Previously, superoxide (O2 -) has been observed to impair pial artery dilation (PAD) to activators of the ATP-sensitive (KATP) and calcium-sensitive (KCa) K+ channels. This study tested the hypothesis that activation of protein tyrosine kinase (PTK) and the ERK isoform of MAPK by O2 - contribute to impairment of KATP and KCa channel PAD. Exposure of the cerebral cortex to a xanthine oxidase O2 --generating system (OX) blunted PAD to cromakalim, a KATP agonist, but preadministration of genistein, a PTK antagonist, or U-0126, an ERK MAPK inhibitor, almost completely prevented such impairment (11 +/- 1 and 22 +/- 1 vs. 3 +/- 1 and 7 +/- 1 vs. 10 +/- 1 and 16 +/- 2% for cromakalim with 10-8 and 10-6 M PAD during control, OX, and OX + genistein conditions). In contrast, neither genistein nor U-0126 robustly protected PAD to NS-1619, a KCa agonist, after OX exposure (11 +/- 1 and 18 +/- 2 vs. 1 +/- 1 and 2 +/- 1 vs. 4 +/- 1 and 6 +/- 1% for 10-8 and 10-6 M NS-1619 during control, OX, and OX + genistein conditions). These data show that PTK and ERK MAPK activation contribute to O2 --induced KATP and KCa channel PAD impairment and suggest a differential greater role for PTK and ERK MAPK in KATP vs. KCa channel PAD impairment.
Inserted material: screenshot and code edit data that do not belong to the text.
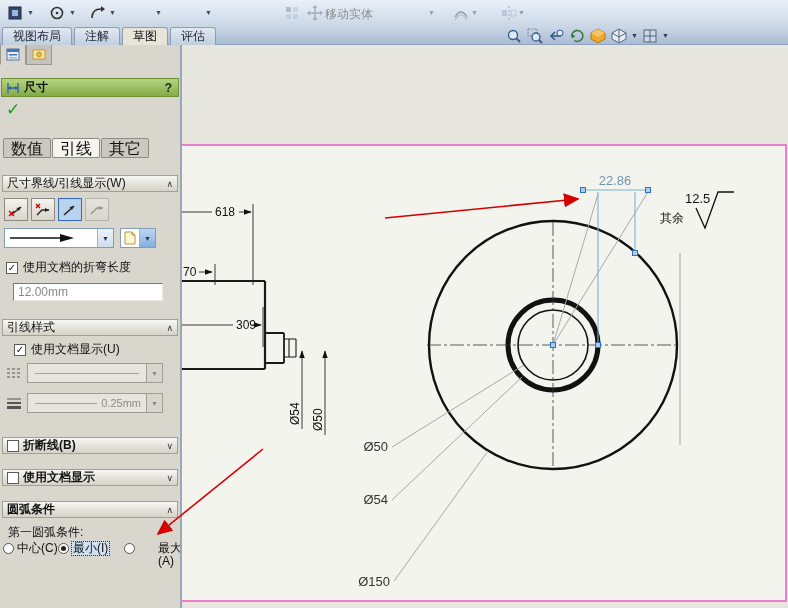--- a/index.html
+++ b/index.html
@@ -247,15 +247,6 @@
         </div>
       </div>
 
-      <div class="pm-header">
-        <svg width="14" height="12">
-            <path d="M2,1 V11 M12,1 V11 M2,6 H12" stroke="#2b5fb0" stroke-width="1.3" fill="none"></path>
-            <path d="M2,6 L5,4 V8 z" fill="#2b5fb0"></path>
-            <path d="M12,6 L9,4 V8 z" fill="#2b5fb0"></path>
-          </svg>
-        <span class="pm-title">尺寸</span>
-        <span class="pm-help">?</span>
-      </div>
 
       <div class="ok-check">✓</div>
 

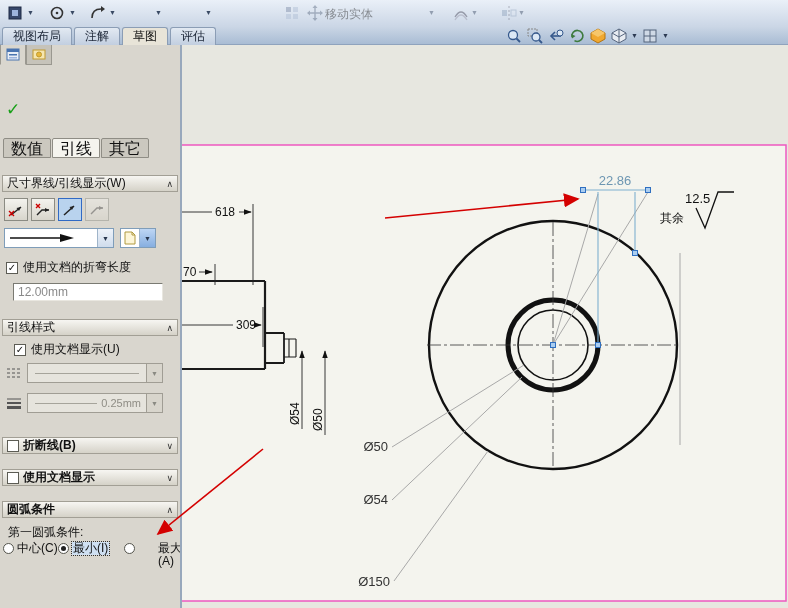--- a/index.html
+++ b/index.html
@@ -371,7 +371,7 @@
 
       <div class="group-header" style="top:424px">
         <span class="cb gh-cb"></span>
-        <span class="gh-title" style="font-weight:bold">使用文档显示</span>
+        <span class="gh-title" style="font-weight:bold">第一圆弧条件</span>
         <span class="gh-chev">∨</span>
       </div>
 

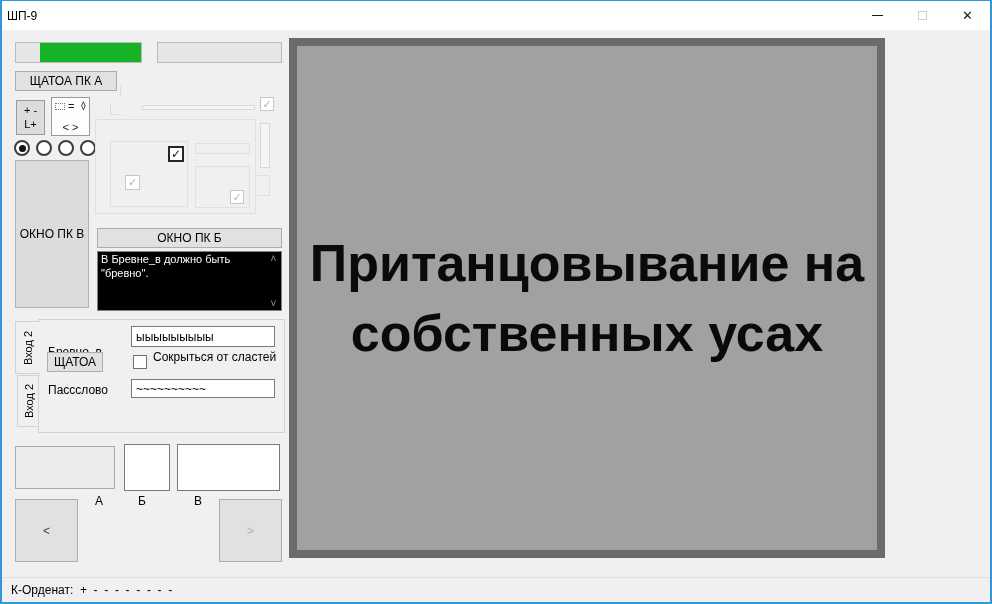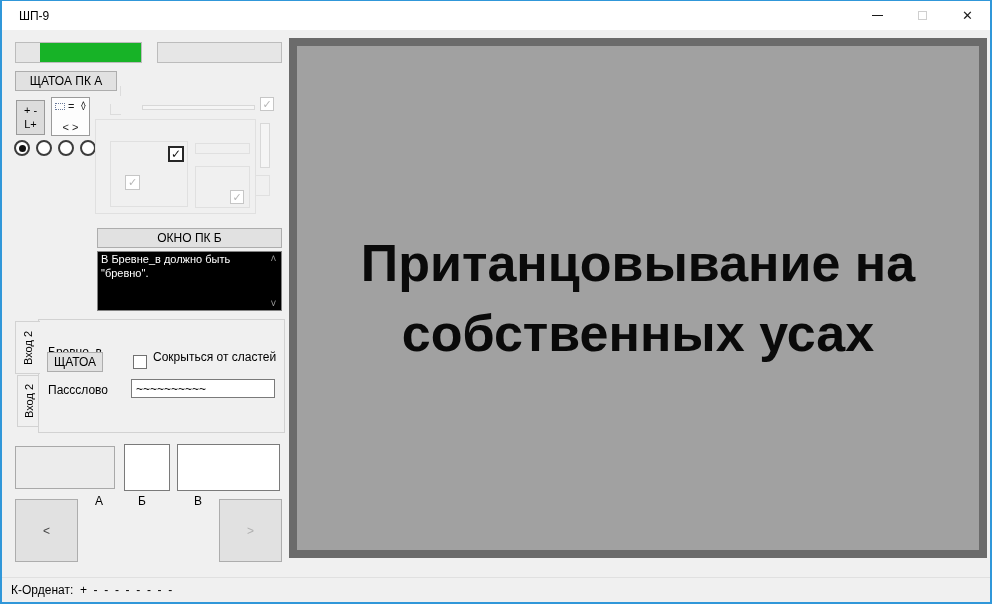--- a/index.html
+++ b/index.html
@@ -9,7 +9,7 @@
     border:2px solid #3097d9;border-top-width:1px;overflow:hidden;
   }
   .titlebar{position:absolute;left:0;top:0;right:0;height:29px;background:#ffffff;display:flex;align-items:center;}
-  .title{font-size:12px;color:#000;padding-left:17px;flex:1;}
+  .title{font-size:12px;color:#000;padding-left:5px;flex:1;}
   .wincontrols{display:flex;height:100%;}
   .wbtn{width:45px;height:100%;display:flex;align-items:center;justify-content:center;}
   .min-glyph{width:11px;height:1px;background:#1a1a1a;}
PTK, MAPK, and NOC/oFQ impair hypercapnic cerebrovasodilation after hypoxia/ischemia

This study characterized the contributions of protein tyrosine kinase (PTK) and mitogen-activated protein kinase (MAPK) in nociceptin/orphanin FQ (NOC/oFQ)-induced impairment of hypercapnic pial artery dilation (PAD) after hypoxia/ischemia (H/I) in piglets equipped with a closed cranial window. NOC/oFQ (10(-10) M cerebrospinal fluid H/I concentration) impaired hypercapnic PAD (21 +/- 2% vs. 13 +/- 1%). Coadministration of either of the PTK inhibitors genistein or tyrphostin A23 or the MAPK inhibitors U-0126 or PD-98059 with NOC/oFQ (10(-10) M) partially prevented the inhibition of hypercapnic PAD compared with that observed in their absence (21 +/- 2% vs. 17 +/- 1% for genistein). After exposure to H/I, PAD in response to hypercapnia was impaired, but pretreatment with either genistein, tyrphostin A23, U-0126, or PD-98059 partially protected such impairment (17 +/- 1% vs. 4 +/- 1% vs. 9 +/- 1% for sham control, H/I, and H/I + genistein pretreatment, respectively). These data show that PTK and MAPK activation contribute to NOC/oFQ-induced impairment of hypercapnic PAD. These data suggest that activation of PTK and MAPK is also involved in the mechanism by which NOC/oFQ impairs hypercapnic PAD after H/I.